((
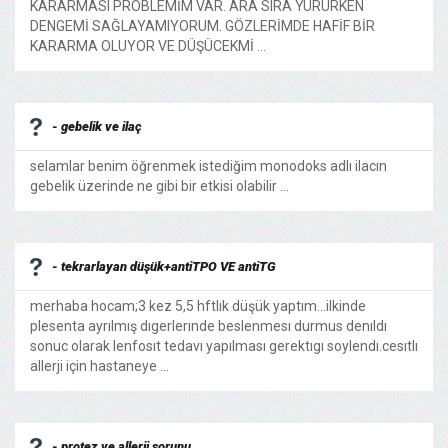
KARARMASI PROBLEMİM VAR. ARA SIRA YÜRÜRKEN
DENGEMİ SAĞLAYAMIYORUM. GÖZLERİMDE HAFİF BİR
KARARMA OLUYOR VE DÜŞÜCEKMİ ...
- gebelik ve ilaç
selamlar benim öğrenmek istediğim monodoks adlı ilacın
gebelik üzerinde ne gibi bir etkisi olabilir ...
- tekrarlayan düşük+antiTPO VE antiTG
merhaba hocam;3 kez 5,5 hftlık düşük yaptım...ilkinde
plesenta ayrılmış dıgerlerınde beslenmesı durmus denıldı
sonuc olarak lenfosıt tedavı yapılması gerektıgı soylendı.cesıtlı
allerji için hastaneye ...
- protez ve allerji sorunu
))
• Your goal: Return the listing unchanged, but drop every picture.

• Your solution:
KARARMASI PROBLEMİM VAR. ARA SIRA YÜRÜRKEN
DENGEMİ SAĞLAYAMIYORUM. GÖZLERİMDE HAFİF BİR
KARARMA OLUYOR VE DÜŞÜCEKMİ ...
- gebelik ve ilaç
selamlar benim öğrenmek istediğim monodoks adlı ilacın
gebelik üzerinde ne gibi bir etkisi olabilir ...
- tekrarlayan düşük+antiTPO VE antiTG
merhaba hocam;3 kez 5,5 hftlık düşük yaptım...ilkinde
plesenta ayrılmış dıgerlerınde beslenmesı durmus denıldı
sonuc olarak lenfosıt tedavı yapılması gerektıgı soylendı.cesıtlı
allerji için hastaneye ...
- protez ve allerji sorunu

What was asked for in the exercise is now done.